TASK TO COMPLETE >> In the forum thread below about frozen NetBackup tapes, what label was found on the incorrectly labelled media?

TEXT SECTION >>
++++++++++

Judging by the messages, there is data on these tapes that is not in netbackup format. Something else must 've written data on the tapes that are getting frozen. Are you using another backup solution (Backup Exec, System recovery, ...)?

You can get them outside of your netbackup pool and do not allow netbackup to use them, or you can format them.

A_3
Level 4
Certified

No These are used only for Netbackup.

How you are confirming that other data is writting to this ? Please tell me

A 'tidy-up' of the "grep -i freez" output of bperror:

FREEZING media id B00132, it contains ANSI-format data and cannot be used for backups
FREEZING media id B00682, it contains ANSI-format data and cannot be used for backups
FREEZING media id B00894, it contains ANSI-format data and cannot be used for backups
FREEZING media id B00895, it contains ANSI-format data and cannot be used for backups
FREEZING media id B00900, it contains ANSI-format data and cannot be used for backups
FREEZING media id B02111, it contains ANSI-format data and cannot be used for backups
FREEZING media id B02648, it contains ANSI-format data and cannot be used for backups
incorrect media found in drive index 33, expected B01321, found TIME, FREEZING B01321
incorrect media found in drive index 33, expected B01710, found TIME, FREEZING B01710
incorrect media found in drive index 33, expected B01716, found TIME, FREEZING B01716
incorrect media found in drive index 33, expected B01726, found TIME, FREEZING B01726

- looks like 7 media are reported as containing ANSI-format data and 4 media are incorrectly labelled (as "TIME")

++++++++++

STORED DATA >>
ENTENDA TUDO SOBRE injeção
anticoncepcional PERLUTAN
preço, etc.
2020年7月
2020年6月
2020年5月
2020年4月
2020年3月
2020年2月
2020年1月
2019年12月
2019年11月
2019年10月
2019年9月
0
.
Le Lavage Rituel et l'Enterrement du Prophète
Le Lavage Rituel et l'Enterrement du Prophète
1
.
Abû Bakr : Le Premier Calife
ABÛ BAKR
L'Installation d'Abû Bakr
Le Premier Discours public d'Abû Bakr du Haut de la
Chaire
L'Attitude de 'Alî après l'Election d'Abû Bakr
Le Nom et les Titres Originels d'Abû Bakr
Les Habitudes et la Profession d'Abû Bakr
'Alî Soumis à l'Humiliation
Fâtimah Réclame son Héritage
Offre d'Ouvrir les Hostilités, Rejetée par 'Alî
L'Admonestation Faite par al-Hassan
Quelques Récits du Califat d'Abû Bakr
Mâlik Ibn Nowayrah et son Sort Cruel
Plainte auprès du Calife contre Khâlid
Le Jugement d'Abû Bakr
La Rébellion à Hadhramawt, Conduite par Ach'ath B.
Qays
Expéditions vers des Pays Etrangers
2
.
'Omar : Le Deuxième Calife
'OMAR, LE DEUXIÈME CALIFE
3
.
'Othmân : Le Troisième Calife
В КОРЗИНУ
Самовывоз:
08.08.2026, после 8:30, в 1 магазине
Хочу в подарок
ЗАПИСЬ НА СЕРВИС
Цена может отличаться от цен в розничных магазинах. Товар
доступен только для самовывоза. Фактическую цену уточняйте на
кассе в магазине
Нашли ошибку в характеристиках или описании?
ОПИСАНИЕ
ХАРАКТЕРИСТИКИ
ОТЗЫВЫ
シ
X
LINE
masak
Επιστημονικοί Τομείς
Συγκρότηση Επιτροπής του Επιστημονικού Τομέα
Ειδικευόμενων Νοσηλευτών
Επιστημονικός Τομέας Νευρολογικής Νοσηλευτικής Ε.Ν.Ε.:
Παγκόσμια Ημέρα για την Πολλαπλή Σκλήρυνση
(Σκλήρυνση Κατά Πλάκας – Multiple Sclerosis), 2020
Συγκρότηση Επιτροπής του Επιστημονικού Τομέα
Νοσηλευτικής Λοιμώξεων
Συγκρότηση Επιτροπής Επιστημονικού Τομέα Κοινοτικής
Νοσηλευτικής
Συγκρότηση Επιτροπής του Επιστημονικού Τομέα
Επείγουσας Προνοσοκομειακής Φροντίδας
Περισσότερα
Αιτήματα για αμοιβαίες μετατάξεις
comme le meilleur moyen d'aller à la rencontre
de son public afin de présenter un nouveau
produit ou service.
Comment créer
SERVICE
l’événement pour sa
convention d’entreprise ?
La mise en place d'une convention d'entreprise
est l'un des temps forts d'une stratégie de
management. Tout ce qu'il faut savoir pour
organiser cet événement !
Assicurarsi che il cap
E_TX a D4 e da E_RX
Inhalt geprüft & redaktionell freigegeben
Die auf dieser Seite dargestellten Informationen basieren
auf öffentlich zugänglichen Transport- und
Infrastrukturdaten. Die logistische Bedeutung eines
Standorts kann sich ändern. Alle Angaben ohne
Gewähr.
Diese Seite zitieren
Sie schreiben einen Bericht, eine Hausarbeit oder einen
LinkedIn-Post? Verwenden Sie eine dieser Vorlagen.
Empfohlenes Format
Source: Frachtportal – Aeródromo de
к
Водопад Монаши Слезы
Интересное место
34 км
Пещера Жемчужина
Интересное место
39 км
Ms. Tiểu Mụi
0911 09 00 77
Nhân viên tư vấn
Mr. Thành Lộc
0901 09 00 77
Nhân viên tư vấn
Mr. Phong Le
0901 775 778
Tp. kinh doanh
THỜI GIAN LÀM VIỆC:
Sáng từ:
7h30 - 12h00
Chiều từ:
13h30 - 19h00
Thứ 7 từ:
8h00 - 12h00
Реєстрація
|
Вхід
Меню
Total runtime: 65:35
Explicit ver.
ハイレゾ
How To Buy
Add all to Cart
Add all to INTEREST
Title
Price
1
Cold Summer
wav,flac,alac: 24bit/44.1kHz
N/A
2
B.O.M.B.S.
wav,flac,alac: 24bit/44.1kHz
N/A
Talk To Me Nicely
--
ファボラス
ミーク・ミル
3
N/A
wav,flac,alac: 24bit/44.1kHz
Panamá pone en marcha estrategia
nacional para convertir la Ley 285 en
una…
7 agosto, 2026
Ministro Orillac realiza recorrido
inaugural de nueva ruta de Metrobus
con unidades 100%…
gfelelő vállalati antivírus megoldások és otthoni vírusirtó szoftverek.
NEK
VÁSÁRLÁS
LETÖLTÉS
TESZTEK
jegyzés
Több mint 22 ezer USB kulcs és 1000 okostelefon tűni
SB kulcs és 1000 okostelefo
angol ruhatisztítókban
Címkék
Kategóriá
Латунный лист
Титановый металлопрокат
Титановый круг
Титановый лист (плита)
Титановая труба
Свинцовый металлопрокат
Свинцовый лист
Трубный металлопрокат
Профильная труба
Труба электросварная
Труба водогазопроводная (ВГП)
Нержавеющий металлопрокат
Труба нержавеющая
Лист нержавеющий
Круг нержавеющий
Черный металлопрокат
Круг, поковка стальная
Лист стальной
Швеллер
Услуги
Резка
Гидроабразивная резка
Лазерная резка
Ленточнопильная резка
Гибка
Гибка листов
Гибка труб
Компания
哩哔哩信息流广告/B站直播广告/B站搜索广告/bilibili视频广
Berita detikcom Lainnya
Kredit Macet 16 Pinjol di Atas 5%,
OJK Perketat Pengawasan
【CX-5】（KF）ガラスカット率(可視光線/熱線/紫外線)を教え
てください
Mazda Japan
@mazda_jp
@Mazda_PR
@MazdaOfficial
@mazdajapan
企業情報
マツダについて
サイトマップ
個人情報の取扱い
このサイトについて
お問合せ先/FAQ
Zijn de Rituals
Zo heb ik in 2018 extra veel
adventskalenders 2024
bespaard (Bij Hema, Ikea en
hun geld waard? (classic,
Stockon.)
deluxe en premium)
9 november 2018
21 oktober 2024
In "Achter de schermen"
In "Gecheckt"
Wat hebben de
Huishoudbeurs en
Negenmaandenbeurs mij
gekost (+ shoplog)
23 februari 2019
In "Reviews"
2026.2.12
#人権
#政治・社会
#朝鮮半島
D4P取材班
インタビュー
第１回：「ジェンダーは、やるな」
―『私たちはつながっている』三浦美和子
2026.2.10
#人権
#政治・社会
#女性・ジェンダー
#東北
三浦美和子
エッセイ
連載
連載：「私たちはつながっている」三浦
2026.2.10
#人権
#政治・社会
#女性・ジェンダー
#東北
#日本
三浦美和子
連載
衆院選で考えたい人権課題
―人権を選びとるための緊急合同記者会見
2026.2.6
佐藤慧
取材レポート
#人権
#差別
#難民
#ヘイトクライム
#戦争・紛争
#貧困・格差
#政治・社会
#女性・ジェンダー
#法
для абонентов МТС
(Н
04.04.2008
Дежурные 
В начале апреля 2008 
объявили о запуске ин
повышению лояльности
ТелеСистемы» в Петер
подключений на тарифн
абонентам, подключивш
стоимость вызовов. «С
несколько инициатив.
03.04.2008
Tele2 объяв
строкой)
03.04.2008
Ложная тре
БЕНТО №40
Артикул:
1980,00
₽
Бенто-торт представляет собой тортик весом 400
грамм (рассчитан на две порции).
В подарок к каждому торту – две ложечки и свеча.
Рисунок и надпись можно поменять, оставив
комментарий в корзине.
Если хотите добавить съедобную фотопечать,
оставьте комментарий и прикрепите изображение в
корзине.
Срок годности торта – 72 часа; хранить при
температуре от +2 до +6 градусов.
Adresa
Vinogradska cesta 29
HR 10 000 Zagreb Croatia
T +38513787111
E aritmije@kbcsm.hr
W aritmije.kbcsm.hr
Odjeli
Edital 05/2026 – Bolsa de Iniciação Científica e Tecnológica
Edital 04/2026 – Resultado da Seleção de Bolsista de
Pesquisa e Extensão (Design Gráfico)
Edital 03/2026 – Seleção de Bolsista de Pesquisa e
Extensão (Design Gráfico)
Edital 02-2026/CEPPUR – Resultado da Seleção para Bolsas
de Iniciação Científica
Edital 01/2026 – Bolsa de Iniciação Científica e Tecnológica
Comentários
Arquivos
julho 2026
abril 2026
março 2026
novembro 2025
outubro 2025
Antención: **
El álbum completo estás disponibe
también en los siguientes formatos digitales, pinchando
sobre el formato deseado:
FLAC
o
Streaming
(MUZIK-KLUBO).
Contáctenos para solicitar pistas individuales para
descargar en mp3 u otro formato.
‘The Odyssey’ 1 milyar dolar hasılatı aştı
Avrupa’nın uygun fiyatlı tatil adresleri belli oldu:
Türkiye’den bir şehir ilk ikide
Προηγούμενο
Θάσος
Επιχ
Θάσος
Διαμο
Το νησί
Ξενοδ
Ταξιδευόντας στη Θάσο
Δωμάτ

++++++++++

OUTPUT BELOW >> They were labelled "TIME".